Eloísa quita el jarrón de cristal para limpiar con comodidad el espejo pequeño del centro que justo se halla a la altura de su cabeza. Hace un esfuerzo por centrar su atención en la diminuta mancha de humedad a unos centímetros del marco de madera, pero no logra evitar encontrarse con dos imágenes sobrepuestas, amalgamadas. 

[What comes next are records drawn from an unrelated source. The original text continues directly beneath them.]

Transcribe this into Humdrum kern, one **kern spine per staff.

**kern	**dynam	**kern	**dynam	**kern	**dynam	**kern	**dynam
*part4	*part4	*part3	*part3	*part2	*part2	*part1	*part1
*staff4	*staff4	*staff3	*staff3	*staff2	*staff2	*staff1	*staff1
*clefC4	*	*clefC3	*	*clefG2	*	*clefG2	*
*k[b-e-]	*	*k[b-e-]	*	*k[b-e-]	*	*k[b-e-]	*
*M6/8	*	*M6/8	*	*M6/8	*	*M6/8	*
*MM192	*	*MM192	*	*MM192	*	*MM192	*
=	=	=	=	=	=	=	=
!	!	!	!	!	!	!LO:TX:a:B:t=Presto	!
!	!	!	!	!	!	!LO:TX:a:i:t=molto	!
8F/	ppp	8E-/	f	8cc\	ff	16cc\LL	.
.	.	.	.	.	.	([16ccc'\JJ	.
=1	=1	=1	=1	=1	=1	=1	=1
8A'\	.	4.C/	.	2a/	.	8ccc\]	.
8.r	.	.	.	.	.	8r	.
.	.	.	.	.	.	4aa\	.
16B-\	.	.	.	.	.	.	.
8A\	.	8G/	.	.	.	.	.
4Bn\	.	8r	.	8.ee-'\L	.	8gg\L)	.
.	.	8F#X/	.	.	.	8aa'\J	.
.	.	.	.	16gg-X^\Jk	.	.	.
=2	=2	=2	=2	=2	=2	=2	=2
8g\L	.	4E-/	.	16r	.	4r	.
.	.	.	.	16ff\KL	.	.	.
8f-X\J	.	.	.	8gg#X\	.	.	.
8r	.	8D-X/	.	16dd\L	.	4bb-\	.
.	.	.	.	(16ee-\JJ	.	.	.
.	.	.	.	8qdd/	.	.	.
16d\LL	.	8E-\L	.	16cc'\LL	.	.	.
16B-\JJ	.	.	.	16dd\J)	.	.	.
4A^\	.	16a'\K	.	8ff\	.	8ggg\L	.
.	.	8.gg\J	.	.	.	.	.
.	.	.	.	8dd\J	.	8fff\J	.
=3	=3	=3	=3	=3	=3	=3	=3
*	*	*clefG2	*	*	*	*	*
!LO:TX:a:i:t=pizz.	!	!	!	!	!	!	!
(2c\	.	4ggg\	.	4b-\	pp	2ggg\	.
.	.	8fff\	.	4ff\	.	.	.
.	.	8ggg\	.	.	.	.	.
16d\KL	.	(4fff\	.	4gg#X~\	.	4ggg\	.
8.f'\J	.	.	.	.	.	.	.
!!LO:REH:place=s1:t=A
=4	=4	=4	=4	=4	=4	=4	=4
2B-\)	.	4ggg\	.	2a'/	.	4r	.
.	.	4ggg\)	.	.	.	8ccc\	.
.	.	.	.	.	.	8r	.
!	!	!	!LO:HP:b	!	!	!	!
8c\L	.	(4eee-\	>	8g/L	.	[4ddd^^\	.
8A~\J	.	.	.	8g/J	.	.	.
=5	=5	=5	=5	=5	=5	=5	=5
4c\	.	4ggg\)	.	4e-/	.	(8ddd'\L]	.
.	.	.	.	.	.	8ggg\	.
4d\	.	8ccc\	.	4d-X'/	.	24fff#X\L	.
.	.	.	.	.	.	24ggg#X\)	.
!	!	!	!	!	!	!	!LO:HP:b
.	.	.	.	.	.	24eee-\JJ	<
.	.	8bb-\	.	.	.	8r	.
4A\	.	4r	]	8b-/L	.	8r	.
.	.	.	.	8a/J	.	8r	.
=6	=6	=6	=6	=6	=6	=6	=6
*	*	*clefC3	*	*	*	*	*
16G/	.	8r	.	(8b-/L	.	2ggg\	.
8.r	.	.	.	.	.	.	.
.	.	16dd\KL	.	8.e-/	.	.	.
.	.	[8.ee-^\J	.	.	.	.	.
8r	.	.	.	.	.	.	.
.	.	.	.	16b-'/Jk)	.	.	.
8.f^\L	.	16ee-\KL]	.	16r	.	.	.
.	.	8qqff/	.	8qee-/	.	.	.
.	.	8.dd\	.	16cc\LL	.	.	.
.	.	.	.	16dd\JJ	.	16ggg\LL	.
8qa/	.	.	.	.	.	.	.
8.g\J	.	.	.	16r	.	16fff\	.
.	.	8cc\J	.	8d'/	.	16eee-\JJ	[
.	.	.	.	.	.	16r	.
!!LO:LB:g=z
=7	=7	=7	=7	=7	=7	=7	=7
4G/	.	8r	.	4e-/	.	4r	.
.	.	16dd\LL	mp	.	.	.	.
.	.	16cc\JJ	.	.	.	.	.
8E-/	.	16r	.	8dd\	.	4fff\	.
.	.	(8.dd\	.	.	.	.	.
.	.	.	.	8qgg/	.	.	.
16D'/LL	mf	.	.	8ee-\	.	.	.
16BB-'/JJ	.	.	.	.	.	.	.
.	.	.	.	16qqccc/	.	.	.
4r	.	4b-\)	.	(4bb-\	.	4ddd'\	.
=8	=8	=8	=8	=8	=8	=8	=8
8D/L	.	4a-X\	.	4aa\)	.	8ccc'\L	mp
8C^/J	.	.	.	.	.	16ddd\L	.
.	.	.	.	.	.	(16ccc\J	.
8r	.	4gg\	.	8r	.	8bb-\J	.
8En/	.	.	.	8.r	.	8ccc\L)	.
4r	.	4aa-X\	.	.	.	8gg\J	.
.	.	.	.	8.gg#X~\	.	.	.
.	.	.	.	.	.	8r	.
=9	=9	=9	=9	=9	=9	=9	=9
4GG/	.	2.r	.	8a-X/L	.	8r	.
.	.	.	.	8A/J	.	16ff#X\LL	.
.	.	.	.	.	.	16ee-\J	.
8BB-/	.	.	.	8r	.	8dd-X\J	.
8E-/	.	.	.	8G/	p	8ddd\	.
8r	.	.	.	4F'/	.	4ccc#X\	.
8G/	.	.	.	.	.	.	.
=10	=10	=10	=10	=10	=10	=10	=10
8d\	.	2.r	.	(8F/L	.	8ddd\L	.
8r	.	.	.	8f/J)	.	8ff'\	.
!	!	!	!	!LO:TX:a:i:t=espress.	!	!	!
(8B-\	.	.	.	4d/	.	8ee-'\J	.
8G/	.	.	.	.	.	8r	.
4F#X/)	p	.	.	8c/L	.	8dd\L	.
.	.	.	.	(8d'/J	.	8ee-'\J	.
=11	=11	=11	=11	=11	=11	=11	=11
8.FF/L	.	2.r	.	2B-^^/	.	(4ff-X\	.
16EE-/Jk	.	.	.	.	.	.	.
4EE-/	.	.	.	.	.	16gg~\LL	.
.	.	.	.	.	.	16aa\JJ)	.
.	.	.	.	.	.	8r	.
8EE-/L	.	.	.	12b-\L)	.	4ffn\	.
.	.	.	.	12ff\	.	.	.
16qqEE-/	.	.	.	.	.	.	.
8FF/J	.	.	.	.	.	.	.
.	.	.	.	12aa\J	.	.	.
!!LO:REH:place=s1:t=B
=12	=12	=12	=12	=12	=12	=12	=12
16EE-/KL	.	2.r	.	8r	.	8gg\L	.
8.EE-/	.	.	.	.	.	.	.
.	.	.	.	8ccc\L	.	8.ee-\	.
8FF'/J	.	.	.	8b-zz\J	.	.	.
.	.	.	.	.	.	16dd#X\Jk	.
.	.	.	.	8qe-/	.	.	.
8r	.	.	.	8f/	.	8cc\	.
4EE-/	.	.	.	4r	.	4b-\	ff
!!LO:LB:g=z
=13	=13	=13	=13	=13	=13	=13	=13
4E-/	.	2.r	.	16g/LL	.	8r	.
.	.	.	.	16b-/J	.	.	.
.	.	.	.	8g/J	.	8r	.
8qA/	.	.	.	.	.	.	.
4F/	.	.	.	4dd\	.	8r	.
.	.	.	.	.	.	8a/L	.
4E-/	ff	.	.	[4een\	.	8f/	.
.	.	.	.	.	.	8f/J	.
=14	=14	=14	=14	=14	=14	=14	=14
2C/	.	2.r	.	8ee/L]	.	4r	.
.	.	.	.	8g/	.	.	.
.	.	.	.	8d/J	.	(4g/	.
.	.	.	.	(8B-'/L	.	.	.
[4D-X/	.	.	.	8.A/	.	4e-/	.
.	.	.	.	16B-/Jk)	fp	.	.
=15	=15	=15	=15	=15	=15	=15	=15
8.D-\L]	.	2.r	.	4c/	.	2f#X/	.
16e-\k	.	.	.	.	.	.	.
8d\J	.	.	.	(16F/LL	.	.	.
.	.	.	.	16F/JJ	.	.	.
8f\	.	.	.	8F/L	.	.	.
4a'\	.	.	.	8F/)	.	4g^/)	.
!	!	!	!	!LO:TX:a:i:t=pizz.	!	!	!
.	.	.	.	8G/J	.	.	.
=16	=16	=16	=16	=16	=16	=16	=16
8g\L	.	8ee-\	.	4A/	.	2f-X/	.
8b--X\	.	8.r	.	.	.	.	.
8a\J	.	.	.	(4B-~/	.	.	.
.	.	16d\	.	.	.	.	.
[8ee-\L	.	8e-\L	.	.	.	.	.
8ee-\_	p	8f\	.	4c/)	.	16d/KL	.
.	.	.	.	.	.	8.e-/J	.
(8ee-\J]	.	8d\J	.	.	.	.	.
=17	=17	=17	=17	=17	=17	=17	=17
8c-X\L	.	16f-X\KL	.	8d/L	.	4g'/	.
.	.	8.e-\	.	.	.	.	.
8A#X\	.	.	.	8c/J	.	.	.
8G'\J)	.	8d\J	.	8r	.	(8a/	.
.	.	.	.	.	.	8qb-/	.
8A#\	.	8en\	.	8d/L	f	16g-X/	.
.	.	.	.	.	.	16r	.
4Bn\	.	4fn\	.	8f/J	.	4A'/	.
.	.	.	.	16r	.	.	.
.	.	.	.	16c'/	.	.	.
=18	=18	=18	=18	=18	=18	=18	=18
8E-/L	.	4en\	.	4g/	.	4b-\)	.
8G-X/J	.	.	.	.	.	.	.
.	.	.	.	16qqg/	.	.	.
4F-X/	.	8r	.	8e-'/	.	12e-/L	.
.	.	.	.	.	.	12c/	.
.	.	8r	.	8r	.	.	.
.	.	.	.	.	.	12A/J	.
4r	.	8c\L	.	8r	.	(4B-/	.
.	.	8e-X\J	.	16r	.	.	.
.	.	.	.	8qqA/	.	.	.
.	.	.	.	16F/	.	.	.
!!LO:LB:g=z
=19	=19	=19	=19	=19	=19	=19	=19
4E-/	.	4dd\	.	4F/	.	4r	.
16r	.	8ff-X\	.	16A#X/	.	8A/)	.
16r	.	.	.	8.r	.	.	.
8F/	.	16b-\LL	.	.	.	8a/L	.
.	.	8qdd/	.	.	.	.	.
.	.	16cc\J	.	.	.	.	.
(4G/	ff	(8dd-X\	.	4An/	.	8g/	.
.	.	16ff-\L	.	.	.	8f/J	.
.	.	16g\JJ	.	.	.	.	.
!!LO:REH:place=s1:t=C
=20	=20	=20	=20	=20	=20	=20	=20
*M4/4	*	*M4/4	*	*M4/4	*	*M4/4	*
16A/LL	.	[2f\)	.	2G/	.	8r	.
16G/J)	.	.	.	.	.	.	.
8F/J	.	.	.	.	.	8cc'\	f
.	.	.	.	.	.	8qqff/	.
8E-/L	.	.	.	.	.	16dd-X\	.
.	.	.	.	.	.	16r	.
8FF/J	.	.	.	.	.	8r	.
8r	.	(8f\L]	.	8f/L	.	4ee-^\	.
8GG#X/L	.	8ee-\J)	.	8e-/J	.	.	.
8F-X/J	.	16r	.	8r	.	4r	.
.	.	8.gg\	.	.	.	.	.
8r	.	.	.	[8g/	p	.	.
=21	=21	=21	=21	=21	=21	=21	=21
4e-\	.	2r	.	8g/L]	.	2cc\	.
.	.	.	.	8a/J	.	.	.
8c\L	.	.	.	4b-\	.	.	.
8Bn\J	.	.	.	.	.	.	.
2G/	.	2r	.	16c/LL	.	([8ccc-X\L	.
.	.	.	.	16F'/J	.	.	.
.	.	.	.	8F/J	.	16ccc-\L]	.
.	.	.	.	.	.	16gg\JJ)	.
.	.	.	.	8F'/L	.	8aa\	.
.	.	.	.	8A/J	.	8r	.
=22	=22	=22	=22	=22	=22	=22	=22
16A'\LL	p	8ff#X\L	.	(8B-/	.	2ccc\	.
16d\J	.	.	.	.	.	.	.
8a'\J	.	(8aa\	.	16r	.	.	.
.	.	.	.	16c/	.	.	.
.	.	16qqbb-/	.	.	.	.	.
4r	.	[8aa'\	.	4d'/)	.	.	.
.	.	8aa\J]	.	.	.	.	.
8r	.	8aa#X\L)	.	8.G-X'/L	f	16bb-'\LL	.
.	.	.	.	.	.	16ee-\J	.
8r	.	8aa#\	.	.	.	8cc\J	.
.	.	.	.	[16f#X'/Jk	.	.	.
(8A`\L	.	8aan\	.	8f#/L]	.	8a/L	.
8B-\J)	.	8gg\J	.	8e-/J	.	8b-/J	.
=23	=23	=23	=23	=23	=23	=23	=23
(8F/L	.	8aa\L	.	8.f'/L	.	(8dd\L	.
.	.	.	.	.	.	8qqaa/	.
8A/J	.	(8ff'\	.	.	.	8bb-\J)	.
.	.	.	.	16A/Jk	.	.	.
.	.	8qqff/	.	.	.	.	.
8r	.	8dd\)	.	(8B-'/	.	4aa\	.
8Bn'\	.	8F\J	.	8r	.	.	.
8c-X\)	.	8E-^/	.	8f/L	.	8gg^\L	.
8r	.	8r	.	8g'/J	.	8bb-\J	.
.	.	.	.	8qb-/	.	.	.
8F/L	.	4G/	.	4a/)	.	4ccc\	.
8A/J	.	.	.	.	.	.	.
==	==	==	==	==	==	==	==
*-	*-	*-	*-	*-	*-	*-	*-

Su rostro aparece ante sí con un lunar encima del labio superior, levanta apenas el mentón y el lunar está debajo del labio inferior, hacia la derecha. Sus ojos ascienden sumergiéndose en esa arruga profunda que rodea la comisura de sus labios bordeando la mejilla izquierda ahora plana, casi hundida y navegan hacia la acuosidad de sus pequeños ojos pardos. 

Y sucede lo que deseaba eludir. La luz de la lámpara se reproduce a través de un destello en el iris de su ojo derecho, interrumpiendo la perfección del mandala que se despliega alrededor de la pupila oscura, casi negra. Amplía el diminuto campo de su visión hasta encontrarse con esa mirada que la mira. Ambos párpados inferiores se inundan de una líquida transparencia liberadora, y se rinde, entregándose a ser observada y a observar absorta ese rostro gastado, surcado por infinidad de huellas que atestiguan los años vividos. 

Quita velozmente con su delantal los vestigios de humedad de su rostro mientras susurra, no habría que colgar espejos en las habitaciones.